The non-accredited pharmacists mentioned that a valid strategy for the implementation of CPS would be a reconciliation between logistics and clinical activities. Some professionals may see the insertion of new activities in their routine as increasing workload . Similarly, some studies show that one of the main difficulties in this process is to reconcile clinical and logistic activities. [84, 87, 98]. For Garcia-Cardenas et al. , several factors can contribute to the lack of time, such as lack of priority, commitment, and poor distribution of activities. In this way, it is fundamental to understand the specific causes that contribute to the lack of time, so that measures are developed to remedy this problem.
Strategies related to the CPS implementation process
A suggestion of strategy to ensure that CPS were implemented in this study was the adequacy of the type of service according to the social demands of the setting where it will be provided. Latif et al.  explored factors related to implementing a new community pharmacy service. Pharmacists reported the need to simplify and adapt the service to find the way that best suited the needs of local reality, since the processes involved in the implementation are complex and multifaceted. Thus, ensuring that services match the social needs of the place where it will be implemented can be a relevant strategy.
Factors related to the professionals’ profile were reported as a strategy to be performed. Elvey, Hassell e Hall  examine pharmacists’ perceptions of their professional identity employed in the community, hospital, and primary care sectors, both in terms of how they see themselves and how they think others view their profession. The study identified the presence of nine identities for pharmacists: the scientist, the medicine adviser, the clinical practitioner, the social care-giver, the medicine maker, the medicine supplier, the manager, the businessman, and the unremarkable character. According to the authors, many profiles can be found for a single profession. Thus, it may be a viable strategy to select profiles that are suitable for CPS in order to ensure a higher participation rate and reduce withdrawals.
Strengths and limitations
This study used triangulation of methods and sources in order to increase the reliability of the results.

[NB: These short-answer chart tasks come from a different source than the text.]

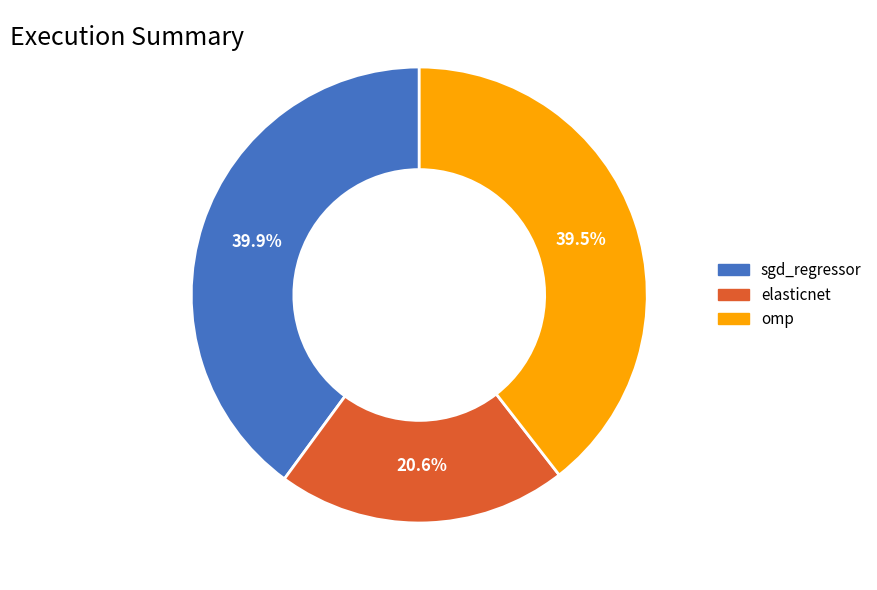

Is there any slice that represents more than half of the pie?

No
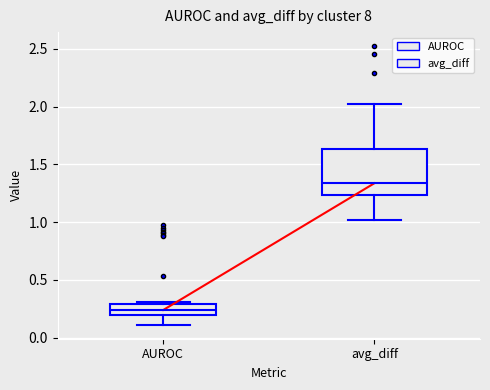

Which box is the tallest, from its lower edge to its upper edge?

avg_diff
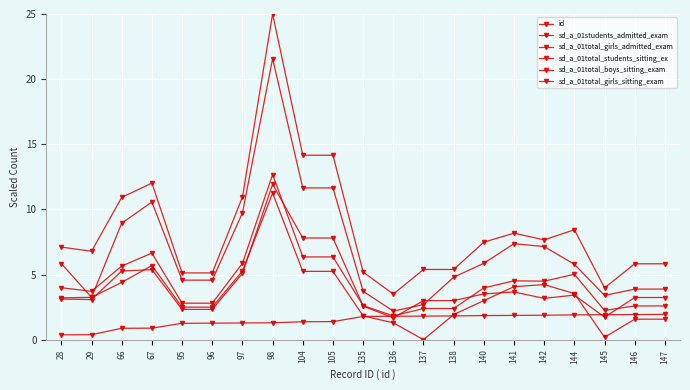

What is the highest value of the sd_a_01total_students_sitting_ex series?

25.0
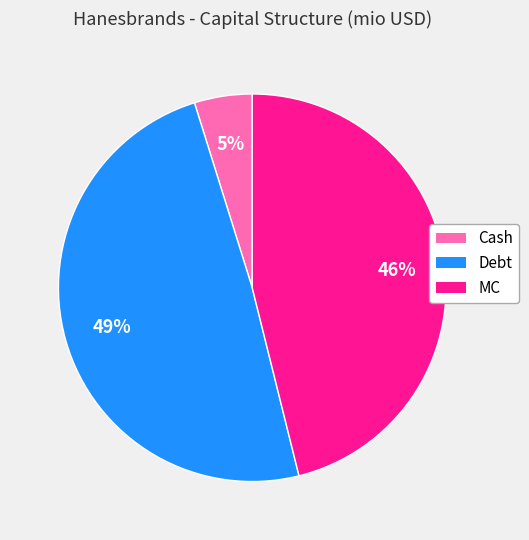

What percentage is the MC slice, to the nearest percent?

46%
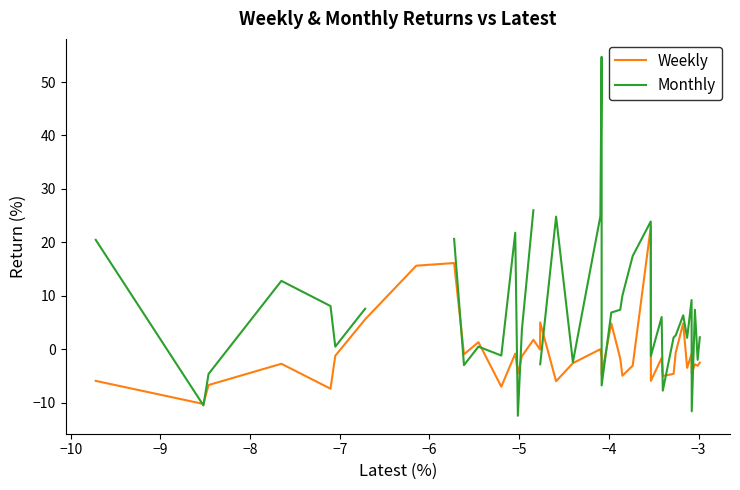

What is the highest value of the Weekly series?

22.8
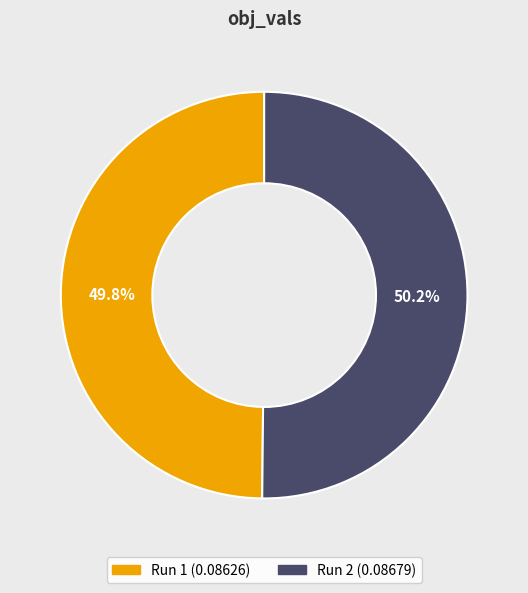

Is the sum of Run 2 and Run 1 greater than half?

Yes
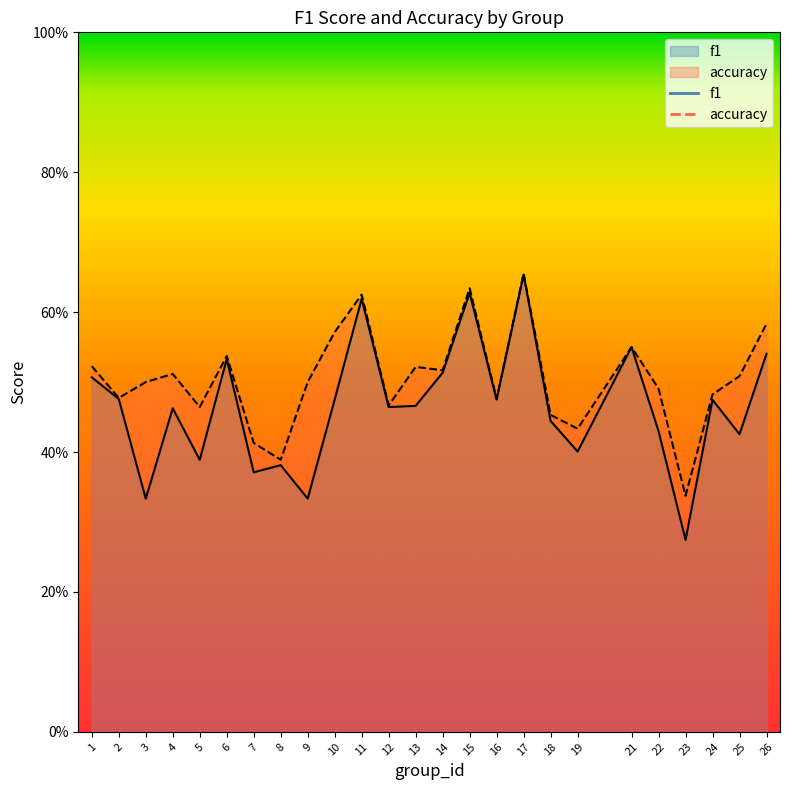

What is the minimum value shown in the chart?

0.3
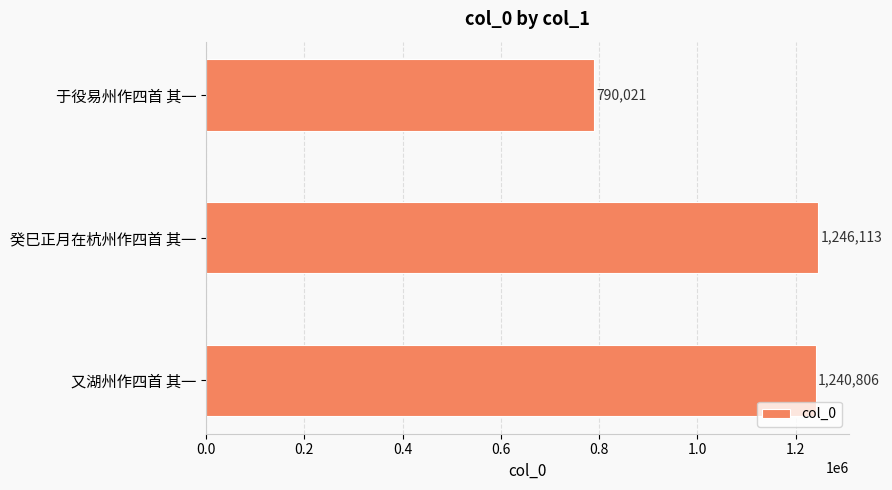

Reading top to bottom, extract all data points from this chart.

于役易州作四首 其一=790021	癸巳正月在杭州作四首 其一=1246113	又湖州作四首 其一=1240806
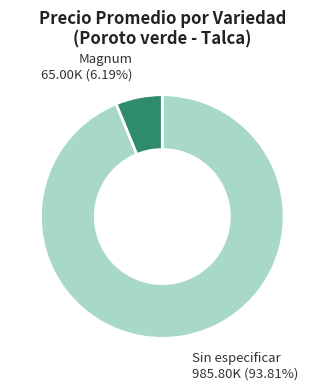

How many segments does this pie chart have?

2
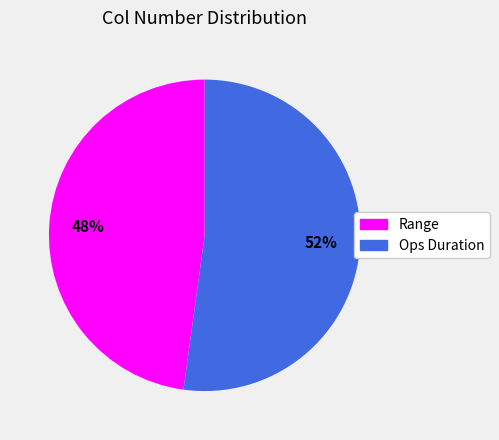

Approximately how many times larger is the value at Ops Duration compared to Range?

1.1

These may have helped to get a comprehensive understanding of the facilitators and strategies related to the implementation process. Moreover, this may allow the minimization of political influences in the results of the study, since the implementation process was observed from the standpoint of accredited, non-accredited pharmacists, and local health managers, who operated in different settings in the municipal healthcare network.
One of the limitations of this study was the refusal of some non-accredited pharmacists to participate in the focus groups. If more pharmacists had participated, new implementation factors could have arisen. Another limitation was that we exclusively investigated the perception of strategies of pharmacists on the implementation of CPS in healthcare systems, rather than evaluating the perception of other actors involved in the process, such as local health managers. In addition, this study did not investigate whether the strategies listed can actually bring real benefits to the implementation process.